PROBLEM TO SOLVE.
Reproduce the material that follows, please, but only from its first line to the line containing "staining of human", inclusive.

___ DATA RECORDS ___

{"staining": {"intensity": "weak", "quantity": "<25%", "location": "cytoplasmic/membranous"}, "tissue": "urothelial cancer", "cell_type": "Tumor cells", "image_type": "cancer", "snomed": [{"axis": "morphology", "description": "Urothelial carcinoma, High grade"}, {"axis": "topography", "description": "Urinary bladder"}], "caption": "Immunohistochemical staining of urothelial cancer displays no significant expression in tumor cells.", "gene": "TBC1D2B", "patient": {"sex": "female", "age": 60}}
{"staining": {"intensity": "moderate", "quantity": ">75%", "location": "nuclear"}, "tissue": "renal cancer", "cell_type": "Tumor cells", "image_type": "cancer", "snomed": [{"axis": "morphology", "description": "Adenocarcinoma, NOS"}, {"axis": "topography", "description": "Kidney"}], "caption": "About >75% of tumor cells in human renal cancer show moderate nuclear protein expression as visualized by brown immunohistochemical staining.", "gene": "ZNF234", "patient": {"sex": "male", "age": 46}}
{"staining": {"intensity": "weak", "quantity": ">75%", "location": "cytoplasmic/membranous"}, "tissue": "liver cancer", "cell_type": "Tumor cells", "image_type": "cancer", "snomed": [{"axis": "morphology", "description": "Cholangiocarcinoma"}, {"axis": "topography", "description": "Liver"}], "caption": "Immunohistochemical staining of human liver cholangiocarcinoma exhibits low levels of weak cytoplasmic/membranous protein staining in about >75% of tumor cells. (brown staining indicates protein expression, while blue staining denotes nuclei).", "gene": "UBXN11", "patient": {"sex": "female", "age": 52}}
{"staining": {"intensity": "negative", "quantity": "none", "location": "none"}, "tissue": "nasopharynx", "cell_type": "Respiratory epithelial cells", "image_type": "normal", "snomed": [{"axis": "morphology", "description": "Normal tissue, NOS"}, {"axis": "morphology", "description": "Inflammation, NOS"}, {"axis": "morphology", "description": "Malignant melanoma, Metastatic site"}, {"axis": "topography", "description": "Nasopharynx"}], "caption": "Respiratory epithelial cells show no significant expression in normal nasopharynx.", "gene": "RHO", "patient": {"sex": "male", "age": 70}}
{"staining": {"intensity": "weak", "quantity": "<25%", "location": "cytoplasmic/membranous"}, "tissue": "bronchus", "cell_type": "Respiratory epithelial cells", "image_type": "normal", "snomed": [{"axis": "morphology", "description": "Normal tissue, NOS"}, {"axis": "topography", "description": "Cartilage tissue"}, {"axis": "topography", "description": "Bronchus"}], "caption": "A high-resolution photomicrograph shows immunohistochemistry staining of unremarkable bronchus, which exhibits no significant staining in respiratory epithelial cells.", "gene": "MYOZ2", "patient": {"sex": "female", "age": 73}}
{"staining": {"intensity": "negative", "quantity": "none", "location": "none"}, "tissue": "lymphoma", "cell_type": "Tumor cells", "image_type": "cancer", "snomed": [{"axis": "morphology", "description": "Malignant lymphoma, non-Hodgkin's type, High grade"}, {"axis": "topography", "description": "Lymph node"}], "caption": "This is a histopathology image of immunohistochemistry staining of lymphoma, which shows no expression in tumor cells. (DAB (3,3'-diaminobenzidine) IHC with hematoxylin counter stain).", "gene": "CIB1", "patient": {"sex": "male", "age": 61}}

___

SOLUTION TO THIS PROBLEM.
{"staining": {"intensity": "weak", "quantity": "<25%", "location": "cytoplasmic/membranous"}, "tissue": "urothelial cancer", "cell_type": "Tumor cells", "image_type": "cancer", "snomed": [{"axis": "morphology", "description": "Urothelial carcinoma, High grade"}, {"axis": "topography", "description": "Urinary bladder"}], "caption": "Immunohistochemical staining of urothelial cancer displays no significant expression in tumor cells.", "gene": "TBC1D2B", "patient": {"sex": "female", "age": 60}}
{"staining": {"intensity": "moderate", "quantity": ">75%", "location": "nuclear"}, "tissue": "renal cancer", "cell_type": "Tumor cells", "image_type": "cancer", "snomed": [{"axis": "morphology", "description": "Adenocarcinoma, NOS"}, {"axis": "topography", "description": "Kidney"}], "caption": "About >75% of tumor cells in human renal cancer show moderate nuclear protein expression as visualized by brown immunohistochemical staining.", "gene": "ZNF234", "patient": {"sex": "male", "age": 46}}
{"staining": {"intensity": "weak", "quantity": ">75%", "location": "cytoplasmic/membranous"}, "tissue": "liver cancer", "cell_type": "Tumor cells", "image_type": "cancer", "snomed": [{"axis": "morphology", "description": "Cholangiocarcinoma"}, {"axis": "topography", "description": "Liver"}], "caption": "Immunohistochemical staining of human liver cholangiocarcinoma exhibits low levels of weak cytoplasmic/membranous protein staining in about >75% of tumor cells. (brown staining indicates protein expression, while blue staining denotes nuclei).", "gene": "UBXN11", "patient": {"sex": "female", "age": 52}}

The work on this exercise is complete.